**What the task requires**
What is needed here is every line of the records that includes "Knjiga".

(Records provided begins)

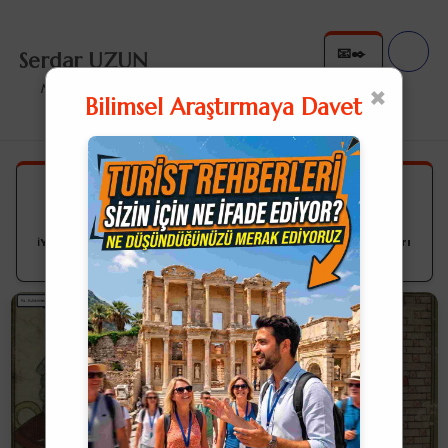
📧✒️
Serdar UZUN
✉️✍
×
Nullius in Verba
Bilimsel Araştırmaya Davet
Hz. Muhammed Hz. İsa'nın Babası
mı?
ℹ️Yazıda dipnot sayılarının üzerine tıklarsanız açıklamaları
okuyabilirsiniz.ℹ️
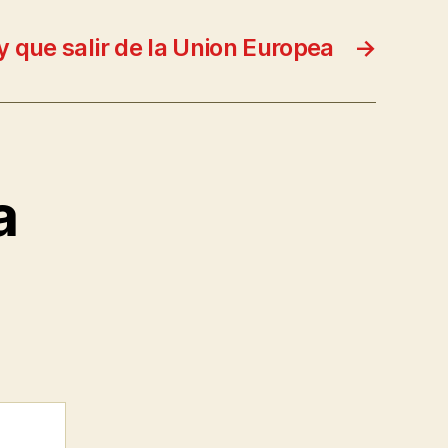
 que salir de la Union Europea
→
a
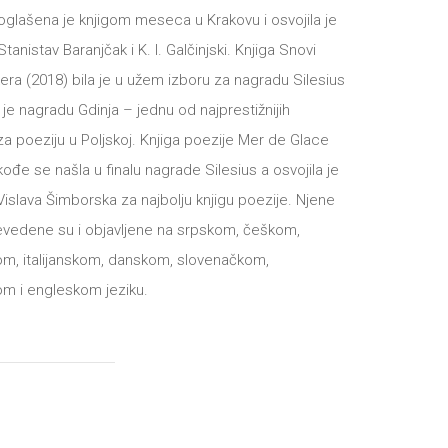
oglašena je knjigom meseca u Krakovu i osvojila je
tanistav Baranjčak i K. I. Galčinjski. Knjiga Snovi
ra (2018) bila je u užem izboru za nagradu Silesius
a je nagradu Gdinja – jednu od najprestižnijih
a poeziju u Poljskoj. Knjiga poezije Mer de Glace
kođe se našla u finalu nagrade Silesius a osvojila je
islava Šimborska za najbolju knjigu poezije. Njene
revedene su i objavljene na srpskom, češkom,
om, italijanskom, danskom, slovenačkom,
m i engleskom jeziku.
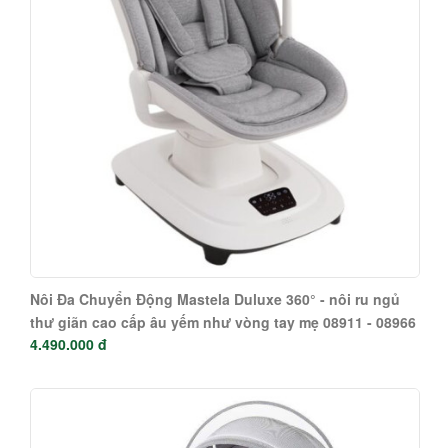
Nôi Đa Chuyển Động Mastela Duluxe 360° - nôi ru ngủ
thư giãn cao cấp âu yếm như vòng tay mẹ 08911 - 08966
4.490.000 đ
- 08977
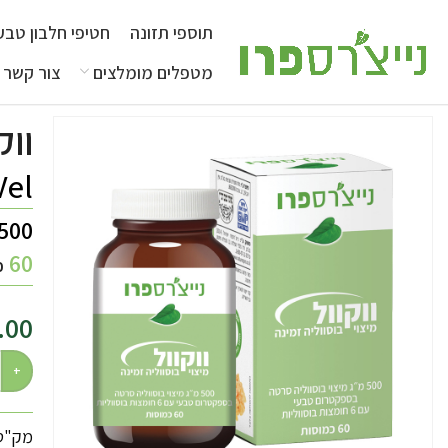
תוספי תזונה
חטיפי חלבון טבעו
מטפלים מומלצים
צור קשר
ווק
el
500
60
כ
.00
מק"ט: 5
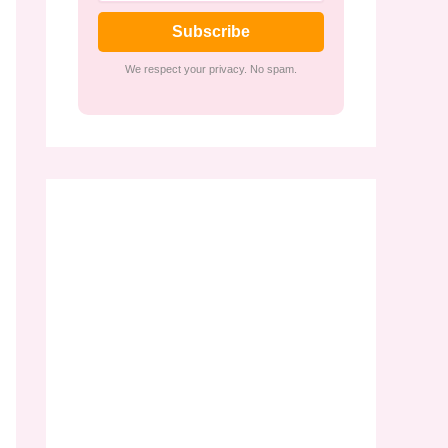
Subscribe
We respect your privacy. No spam.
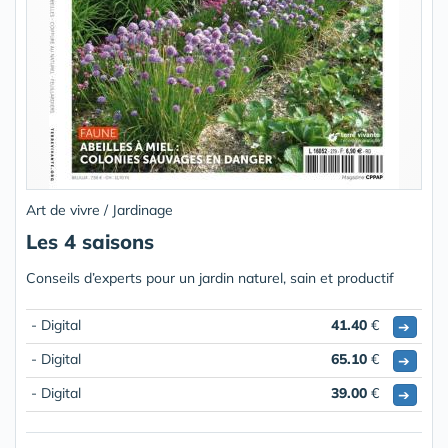
Art de vivre / Jardinage
Les 4 saisons
Conseils d’experts pour un jardin naturel, sain et productif
- Digital
41.40
€
➔
- Digital
65.10
€
➔
- Digital
39.00
€
➔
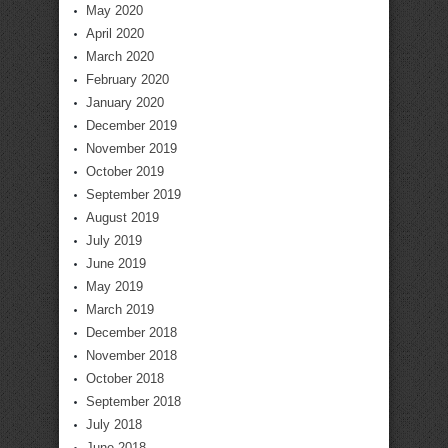
May 2020
April 2020
March 2020
February 2020
January 2020
December 2019
November 2019
October 2019
September 2019
August 2019
July 2019
June 2019
May 2019
March 2019
December 2018
November 2018
October 2018
September 2018
July 2018
June 2018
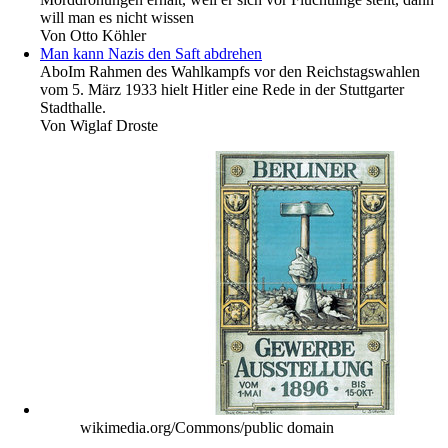
will man es nicht wissen
Von
Otto Köhler
Man kann Nazis den Saft abdrehen
Abo
Im Rahmen des Wahlkampfs vor den Reichstagswahlen
vom 5. März 1933 hielt Hitler eine Rede in der Stuttgarter
Stadthalle.
Von
Wiglaf Droste
wikimedia.org/Commons/public domain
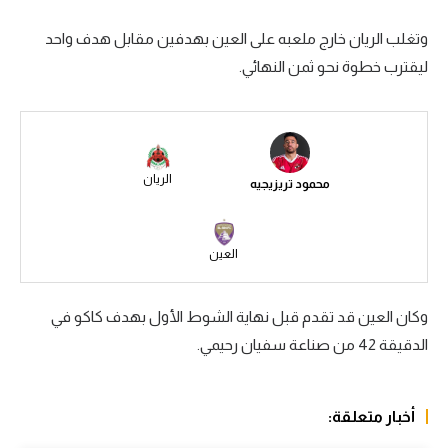
سعودي في الجول
وتغلب الريان خارج ملعبه على العين بهدفين مقابل هدف واحد
ليقترب خطوة نحو ثمن النهائي.
الدوري الإنجليزي
الدوري الإسباني
دوري أبطال أوروبا
الريان
محمود تريزيجيه
القسم الثاني
رياضات أخرى
العين
أمم إفريقيا
كرة السلة الأمريكية
وكان العين قد تقدم قبل نهاية الشوط الأول بهدف كاكو في
الدقيقة 42 من صناعة سفيان رحيمي.
كرة سلة
كرة يد
أخبار متعلقة:
كرة طائرة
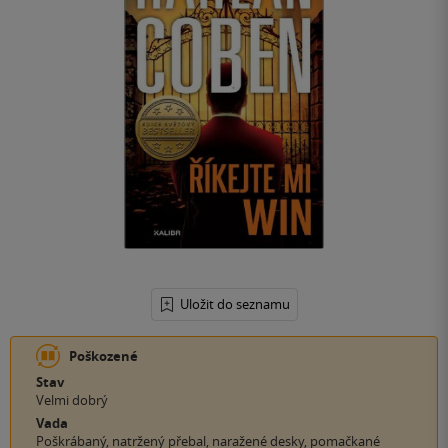
Uložit do seznamu
Poškozené
Stav
Velmi dobrý
Vada
Poškrábaný, natržený přebal, naražené desky, pomačkané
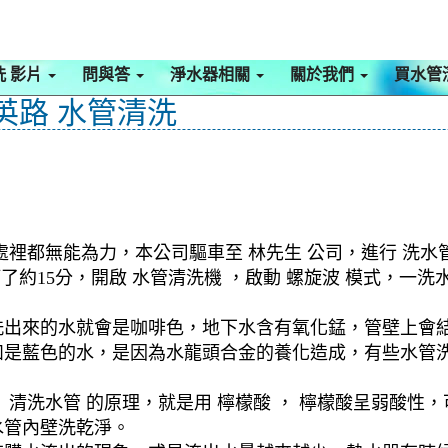
洗 影片
問與答
淨水器相關
關於我們
買水管
英路 水管清洗
處裡都無能為力，本公司驅車至 林先生 公司，進行 洗水
等了約15分，開啟 水管清洗機 ，啟動 螺旋波 模式，
洗出來的水就會是咖啡色，地下水含有氧化錳，管壁上會
如是藍色的水，是因為水龍頭合金的養化造成，有些水管
清洗水管 的原理，就是用 檸檬酸 ， 檸檬酸呈弱酸性，
水管內壁洗乾淨。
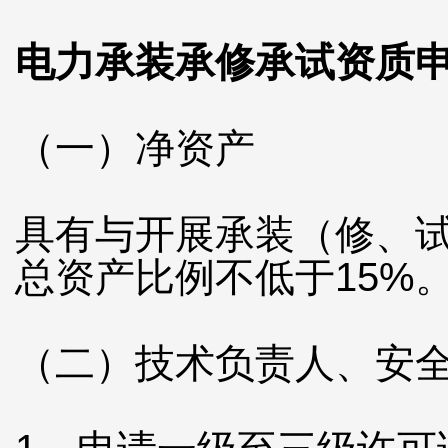
电力承装承修承试资质
（一）净资产
具有与开展承装（修、
总资产比例不低于15%
（二）技术负责人、安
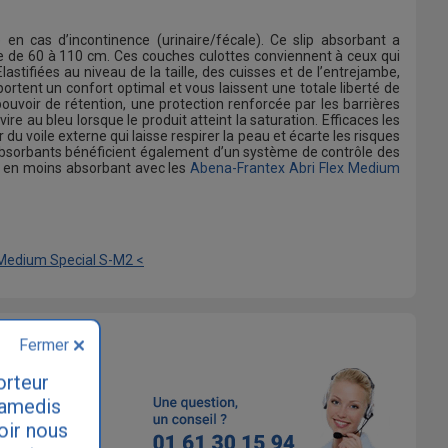
n cas d’incontinence (urinaire/fécale). Ce slip absorbant a
e de 60 à 110 cm. Ces couches culottes conviennent à ceux qui
astifiées au niveau de la taille, des cuisses et de l’entrejambe,
ortent un confort optimal et vous laissent une totale liberté de
ouvoir de rétention, une protection renforcée par les barrières
re au bleu lorsque le produit atteint la saturation. Efficaces les
 voile externe qui laisse respirer la peau et écarte les risques
ps absorbants bénéficient également d’un système de contrôle des
er, en moins absorbant avec les
Abena-Frantex Abri Flex Medium
 Medium Special S-M2 <
Fermer
orteur
samedis
loir nous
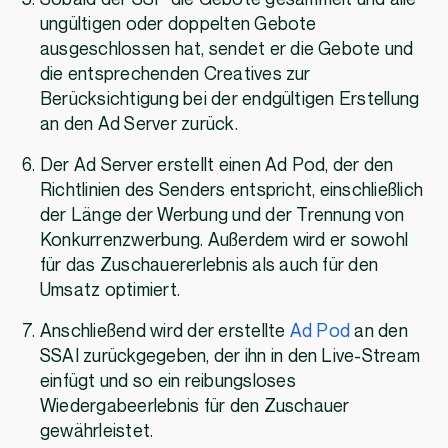
ungültigen oder doppelten Gebote
ausgeschlossen hat, sendet er die Gebote und
die entsprechenden Creatives zur
Berücksichtigung bei der endgültigen Erstellung
an den Ad Server zurück.
Der Ad Server erstellt einen Ad Pod, der den
Richtlinien des Senders entspricht, einschließlich
der Länge der Werbung und der Trennung von
Konkurrenzwerbung. Außerdem wird er sowohl
für das Zuschauererlebnis als auch für den
Umsatz optimiert.
Anschließend wird der erstellte
Ad Pod
an den
SSAI zurückgegeben, der ihn in den Live-Stream
einfügt und so ein reibungsloses
Wiedergabeerlebnis für den Zuschauer
gewährleistet.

(Records provided ends)

**Answer**
tanistav Baranjčak i K. I. Galčinjski. Knjiga Snovi
a poeziju u Poljskoj. Knjiga poezije Mer de Glace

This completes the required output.